Über diese Rede erstaunte sich Berthe höchlich, ließ aber ihre Muhme gewähren, die hinter den Bettvorhängen ihre Abendandacht verrichtete und dann, ganz flammend von Begierde, sich unter der Bettdecke verbarg, glücklich, durch einen Spalt des Vorhangs etwas von den wunderbaren Reizen der Schloßherrin erspähen zu können. Berthe, im guten Glauben, in der Gesellschaft eines Mädchens zu sein, benahm sich ganz wie sonst; sie wusch ihre Füße, ohne darauf zu achten, ob sie dieselben ein wenig höher oder niederer aufhob, zeigte ihren feinen Hals mit den zarten Schultern und tat danach, was alle Damen tun, ehe sie schlafen gehen. Endlich schlüpfte sie ins Bett und streckte sich bequem aus, nachdem sie ihre Muhme auf die Lippen geküßt, die ihr auffallend heiß erschienen.

»Seid Ihr krank, Sylvia? Ihr glüht ja wie im Fieber.«

»Ich glühe immer so, wenn ich mich zu Bett lege«, antwortete Sylvia, »denn da kommen mir alle die süßen und feurigen Zärtlichkeiten wieder ins Gedächtnis, die mein Liebster erfand, um mich damit zu beglücken.«

»Oh, meine Muhme, erzählt mir doch ein wenig von dieser Liebe. Ich lebe ja im Schatten eines grauen Hauptes, das wird mich schützen vor den verzehrenden Flammen. Und Ihr, Ihr seid ja geheilt von der Liebe, Ihr tut ein gutes Werk, wenn Ihr mir Eure schlimmen Erfahrungen anvertraut; dies wird Euch und mir zum Heile sein.«

»Ich weiß nicht, ob ich Euch willfahren soll, schöne Muhme«, erwiderte der Geselle.

»Sagt, warum nicht?«

»Ach, es ist besser, diese Dinge zu tun, als darüber zu sprechen«, sprach Sylvia mit einem Seufzer, der aus dem innersten Herzen zu kommen schien. »Und dann hat dieser Mylord mich so mit Glück überhäuft, daß ich fürchten muß, Euch auch ein wenig davon abzugeben, was gerad genüg wäre, Euch eine Tochter zu bescheren, während in mir alles abgetötet ist, womit dies Ziel erreicht werden mag.«

»Wäre es möglich?« rief Berthe, »und würde das unter uns nicht Sünde sein?«

»Im Gegenteil, große Freude würde darüber entstehen im Himmel und auf Erden, die Engel würden Euch mit Rosen überschütten und Euch himmlische Melodien spielen.«

»Sagt denn ohne Umschweife, Base«, hauchte Berthe.

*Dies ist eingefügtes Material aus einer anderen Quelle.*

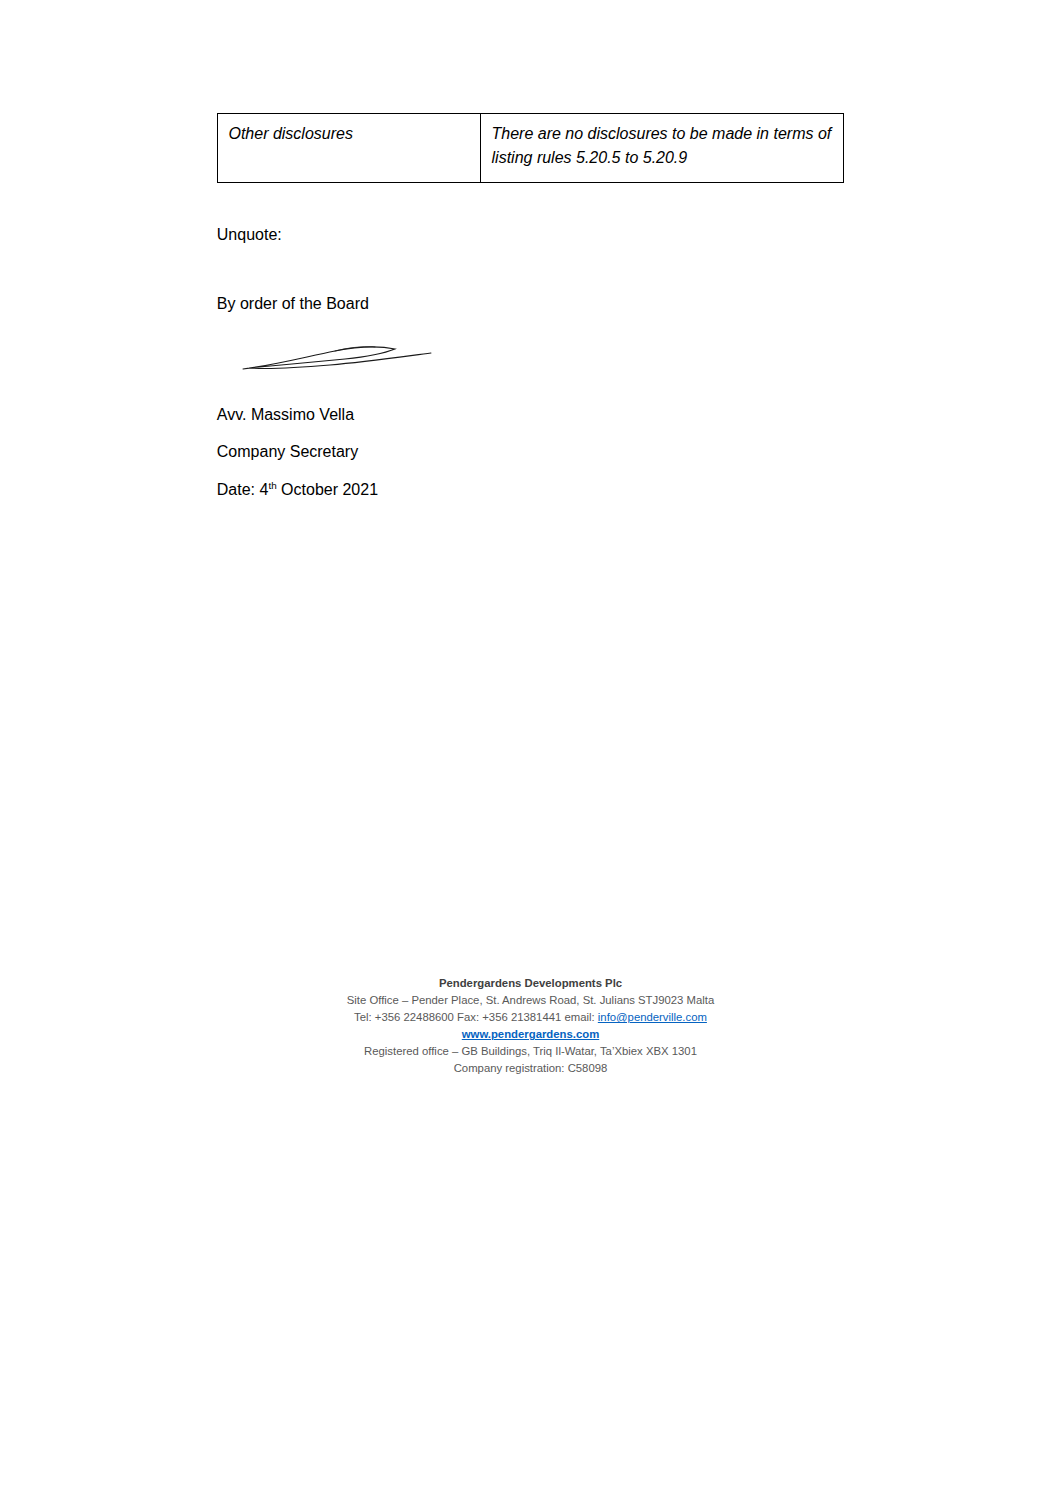| Other disclosures | There are no disclosures to be made in terms of listing rules 5.20.5 to 5.20.9 |
Unquote:
By order of the Board
Avv. Massimo Vella
Company Secretary
Date: 4th October 2021
Pendergardens Developments Plc
Site Office – Pender Place, St. Andrews Road, St. Julians STJ9023 Malta
Tel: +356 22488600 Fax: +356 21381441 email: info@penderville.com
www.pendergardens.com
Registered office – GB Buildings, Triq Il-Watar, Ta’Xbiex XBX 1301
Company registration: C58098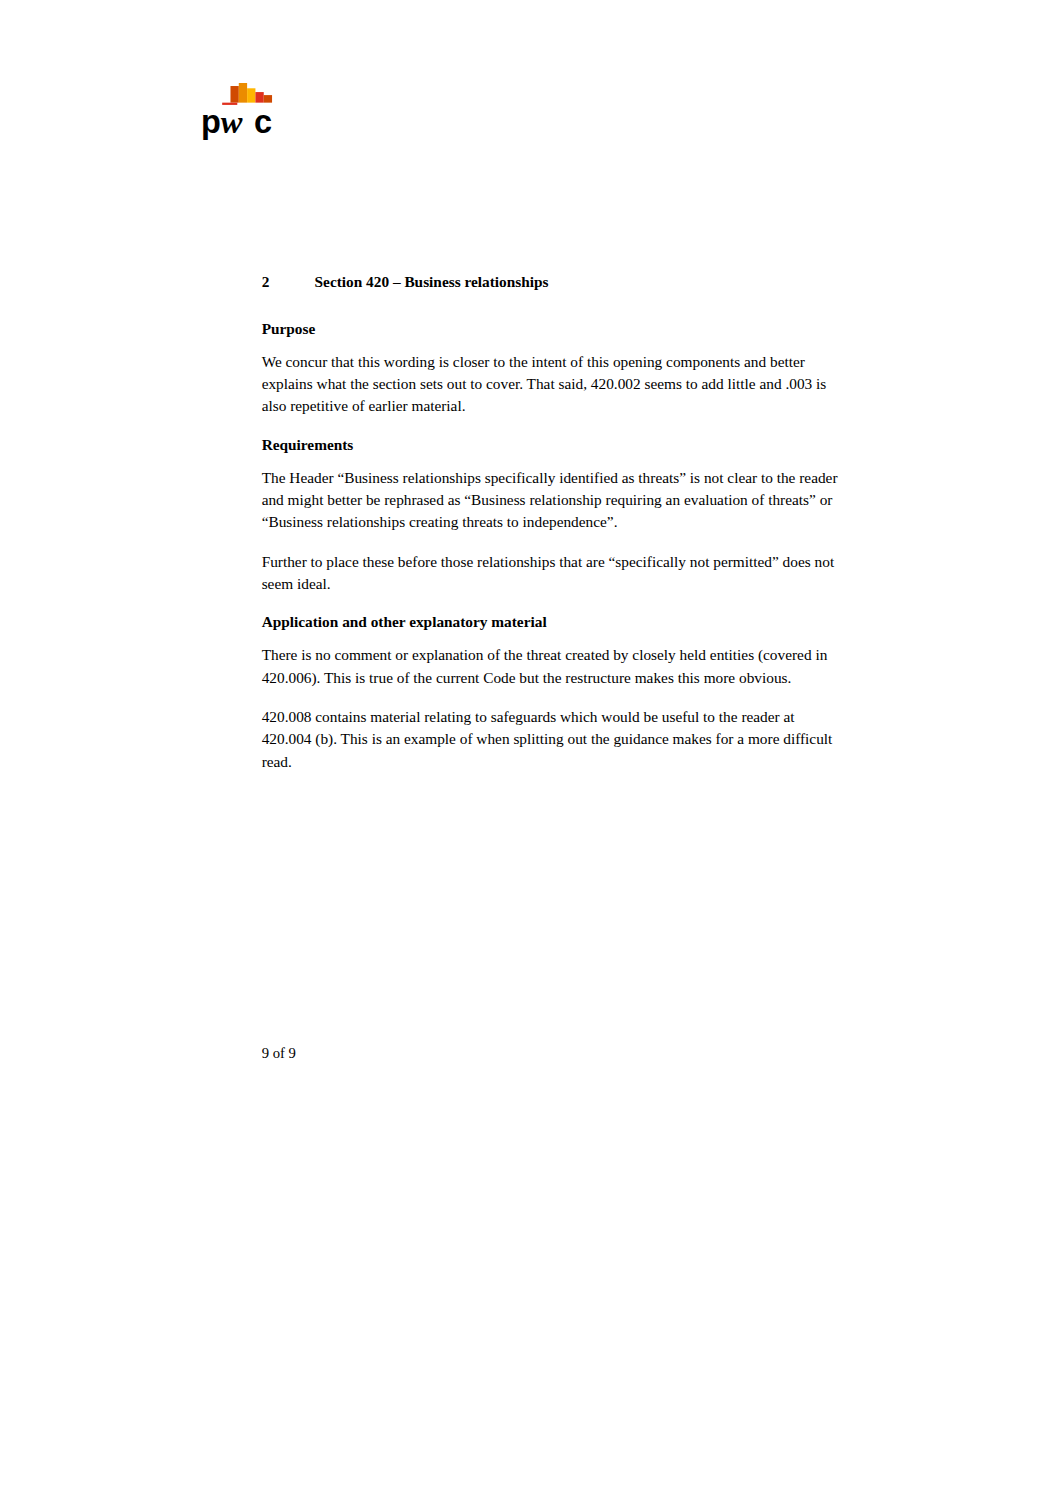p w c
2 Section 420 – Business relationships
Purpose
We concur that this wording is closer to the intent of this opening components and better explains what the section sets out to cover. That said, 420.002 seems to add little and .003 is also repetitive of earlier material.
Requirements
The Header “Business relationships specifically identified as threats” is not clear to the reader and might better be rephrased as “Business relationship requiring an evaluation of threats” or “Business relationships creating threats to independence”.
Further to place these before those relationships that are “specifically not permitted” does not seem ideal.
Application and other explanatory material
There is no comment or explanation of the threat created by closely held entities (covered in 420.006). This is true of the current Code but the restructure makes this more obvious.
420.008 contains material relating to safeguards which would be useful to the reader at 420.004 (b). This is an example of when splitting out the guidance makes for a more difficult read.
9 of 9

»Nun denn, so tat mein Freund, wenn er mich glücklich machen wollte.«

Und indem der schlimme Jehan also sprach, nahm er Berthe in seine Arme und umfaßte sie mit einer Begierde ohnegleichen und waren beide beim Schein der Lampe und in ihrem weißen Gewande nicht anders in dem verdammten Bette, möchte man sagen, als die schlanken zeugenden Organe der Lilie in deren jungfräulichem Kelch.

»Wenn er mich dann«, lispelte der Jüngling, »so in seinen Armen hielt, wie ich Euch jetzt halte und umfasse, so sprach er zu mir mit einer noch viel zärtlicheren Stimme, als die meinige ist. ›Berthe‹, seufzte er, ›ich liebe dich! Ich liebe dich in alle Ewigkeit, du bist mein einziger Schatz, du bist meine Sonne und mein Mond, du bist leuchtender als der Tag; ich liebe dich mehr, ab ich Gott liebe, und ich möchte tausend Tode um dich leiden für die Seligkeit, die du mir gibst.‹ Und dann küßte er mich, aber nicht auf die Art der Ehemänner, welche roh und derb ist, sondern sanft und zärtlich, wie Turteltauben sich küssen.«

Und um Berthe zu beweisen, wieviel angenehmer die Methode der Liebhaber sei als die der Ehemänner, saugte er allen Honig aus Berthes Lippen und lehrte sie, wie sie mit ihrer zierlichen rosigen Zunge zärtlich reden könne, ohne ein Wort zu sagen. Und sich immer mehr bei diesem Spiel erhitzend, übergoß er zuletzt mit dem Feuer seiner Küsse Hals und Schultern Berthes und die zierlichsten kleinen Brüstchen, an die je eine Mutter ihren Säugling gelegt, daß er sie mit Bissen verwundete. Und wahrlich, wer an des Pagen Platz gewesen wäre, würde sich verachtet haben, wenn er anders gehandelt hätte.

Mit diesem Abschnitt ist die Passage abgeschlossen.